Zum ersten Mal in Deutschland
    Es war früh am Morgen.
    Ich stand auf dem oberen Deck an der Reling und starrte... starrte, daß mir die Tränen in die Augen traten. In wenigen Minuten würden wir in Kiel sein. Kiel, eine Stadt, die durch diese Fährverbindung zu einem festen Begriff für uns Norweger geworden war. Ich wußte, daß Kiel eine Landeshauptstadt war, daß die Umgebung wegen ihrer Schönheit „Die holsteinische Schweiz“ genannt wurde und daß es kleine Heringe gab, die „Kieler Sprotten“ hießen. Ja, und daß viele norwegische Schiffe in Kiel gebaut werden - und dann wußte ich, und das war das Wesentlichste: Irgendwo in dieser Stadt, die jetzt vor mir auftauchte, befand sich ein gewisses Fräulein Senta Rywig, die genau wie ihre zweite Hälfte - das war ich! - jetzt die Minuten zählte!

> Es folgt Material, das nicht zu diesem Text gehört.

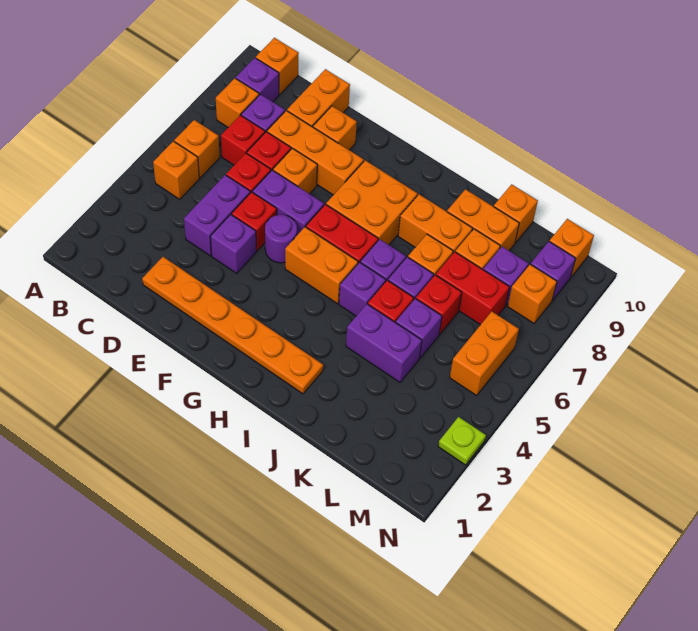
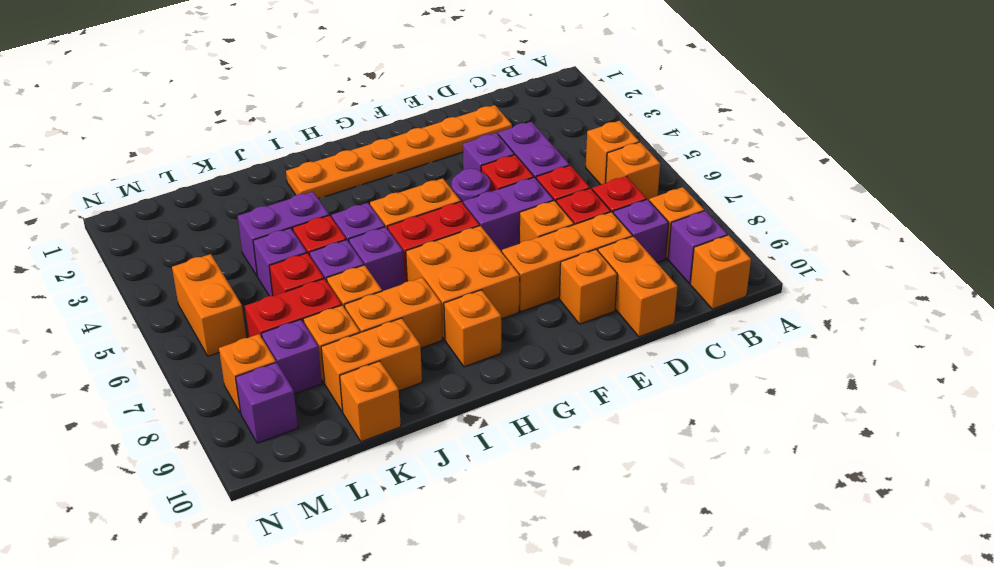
orange 1x1 brick [549,219,594,277] -> orange 1x1 brick moved to [444,290,501,367]
lime 1x1 plate [438,417,486,465] -> none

    Ich wiederholte in Gedanken die paar Sätze, die ich auswendig gelernt hatte für den Fall, daß Senta nicht am Kai sein würde - es konnte ja etwas dazwischenkommen, ein Straßenbahnmalheur, Stromausfall, eine Autopanne oder was weiß ich!
    „Bitte, wo kriege ich einen Träger? Können Sie mir eine Taxe verschaffen? Wieviel macht das? Ich bin zum ersten Mal in Deutschland. Tausend Dank, daß ich kommen durfte, gnädige Frau. Ja, ich habe eine sehr schöne Reise gehabt. Meine Eltern lassen vielmals grüßen, gnädige Frau.“
    Bloß nicht das „gnädige“ vergessen, hatte Bernt mich ermahnt. Er war es, der mir die Sätze aufgeschrieben hatte.
    Ich hatte in der Schule wohl Deutsch gelernt, so ganz fremd war mir die Sprache nicht, aber ich hatte sie nie praktisch anwenden müssen. Lesen konnte ich sie einigermaßen, aber mit dem Reden.